Josie Glausiusz andMaia Weinstock

Pearls of Wisdom From Our Friends

Discover’s learned circle of writers add their two cents’ worth

War Hospital: A True Story of Surgery and Survival

Sheri Fink, Public Affairs, $27.50

War Hospital: A True Story of Surgery and Survival

Wartime duty and medical ethics are stretched to the breaking point in this wrenching account by a Discover Vital Signs contributor of a small group of brave and idealistic doctors who set up shop in the besieged Bosnian town of Srebrenica in 1992.

Wings of Madness: Alberto Santos-Dumont and the Invention of Flight

Paul Hoffman, Theia, $24.95

Wings of Madness: Alberto Santos-DuMont and the Invention of Flight

Hoffman, a former editor in chief of Discover, pays tribute to the long-overlooked Brazilian aviator Alberto Santos-Dumont, who piloted the world’s first personal airship. A charismatic genius and bon vivant, Santos-Dumont charmed the elite of fin de siècle Paris before sinking into despair when he saw the airplane transformed into a military machine during World War I. 
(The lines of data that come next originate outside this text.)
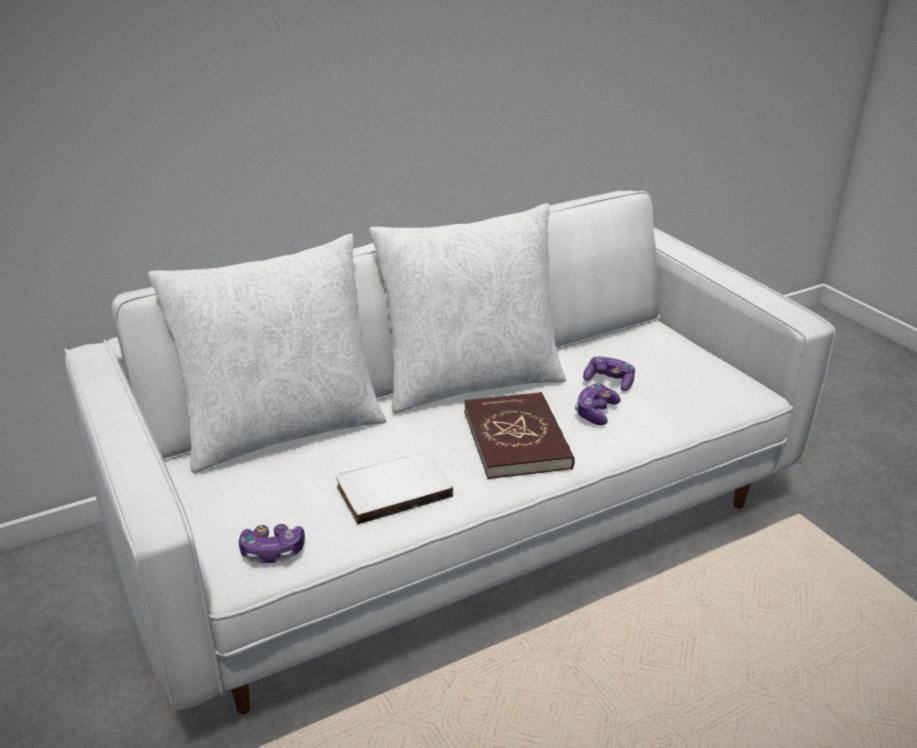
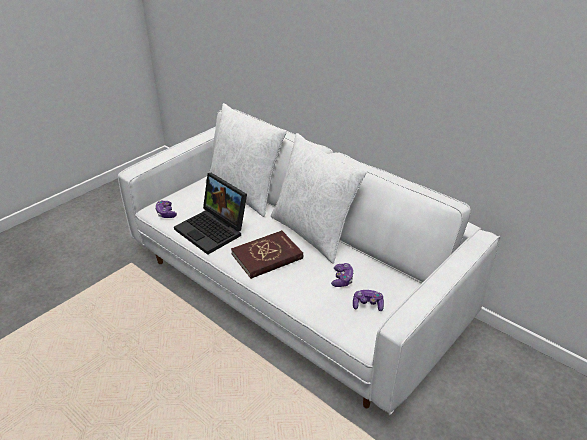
camera: 70 degrees right, 5 degrees up
(392, 489) = (214, 230): white book -> laptop
(595, 412) = (306, 278): game controller -> game controller (367, 305)

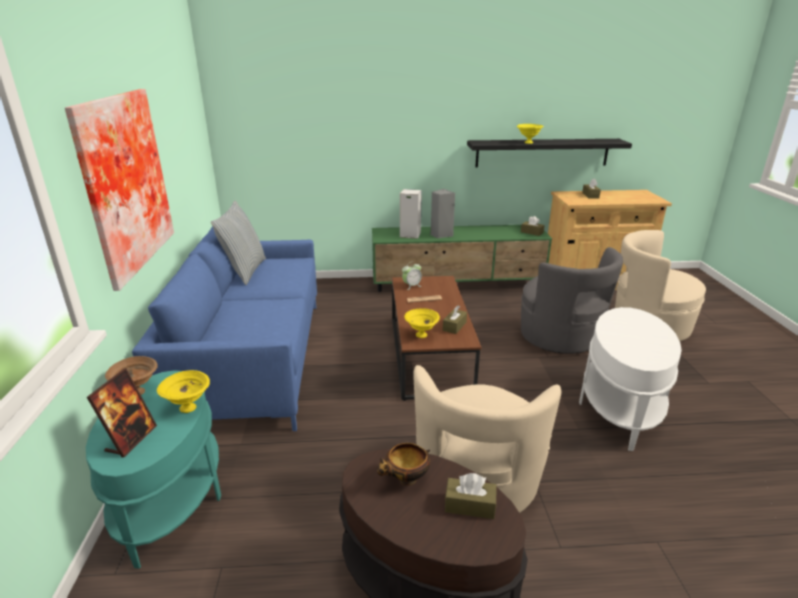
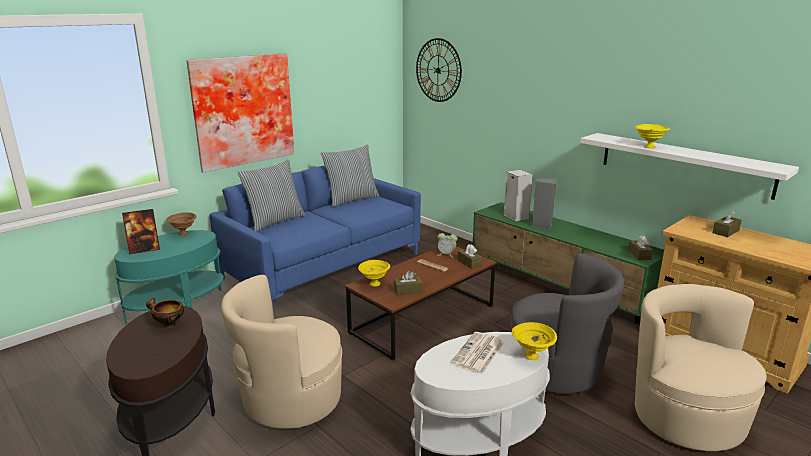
camera: 50 degrees right, 5 degrees down
(189, 408) = (182, 249): yellow bowl -> yellow bowl (532, 357)
(218, 325) = (275, 221): none -> pillow
(265, 100) = (438, 70): none -> wall clock
(470, 505) = (160, 351): brown tissue box -> brown tissue box (469, 263)
(542, 153) = (683, 164): black shelf -> white shelf
(561, 337) = (557, 369): grey armchair -> grey armchair turned 90 degrees counterclockwise
(629, 334) = (478, 354): none -> newspaper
Rational Mysticism: Dispatches from the Border Between Science and Spirituality

John Horgan, Houghton Mifflin, $25

Rational Mysticism: Dispatches from the Border Between Science and Spirituality

Trances, dissociative disorders, and drug-induced visions: Horgan explores these curiosities as he pursues a common ground between the mystical and the material.

Echo of the Big Bang

Michael D. Lemonick, Princeton University Press, $24.95

Echo of the Big Bang

Lemonick provides a behind-the-scenes look at an eight-year quest by the Wilkinson Microwave Anisotropy Probe (WMAP) team to produce the first all-sky map of the early universe. (See “Probe Reveals Age, Composition, and Shape of the Cosmos,” Discover, January 2004, page 37.)

The Big Splat, or How Our Moon Came to Be

Dana Mackenzie, John Wiley & Sons, $24.95

The Big Splat, or How Our Moon Came to Be

Mackenzie describes two and a half centuries of debate on how the moon was formed. The consensus, reached in 1984, is that a Mars-size rock named Theia collided with Earth 4.5 billion years ago.

Nature via Nurture: Genes, Experience, and What Makes Us Human

Matt Ridley, HarperCollins, $25.95

Nature Via Nurture: Genes, Experience, and What Makes Us Human

In a new take on an old polemic, Ridley acts as mediator between biological and cultural determinists, arguing that genes and the environment play equally important roles in shaping human destiny.

Stiff: The Curious Lives of Human Cadavers

Mary Roach, W. W. Norton, $23.95

Stiff: The Curious Lives of Human Cadavers

A natural history of corpses and their often-dubious uses in medicine, forensic science, and weapons testing. Live burials, decapitations, and dissections of brain-dead “beating-heart cadavers” are among the more lurid subjects that Roach broaches.

Soul Made Flesh: The Discovery of the Brain—and How It Changed the World

Carl Zimmer, Free Press, $26

Soul Made Flesh: The Discovery of the Brain--and How it Changed the World

Thomas Willis, a 17th-century British physician whom Zimmer casts as the Galileo of modern anatomy, showed that the brain, then considered a marginal organ, was the seat of consciousness. Although Galileo’s heliocentric theory of the heavens was branded heretical, the Church embraced the neurocentric model of the body.

Discover Science Almanac: The Definitive Science Resource

Stonesong Press, $13.99

Discover Science Almanac: The Definitive Science Resource

From the editors of Discover comes a comprehensive source for facts, descriptions, and trivia on everything from paleontology to space exploration.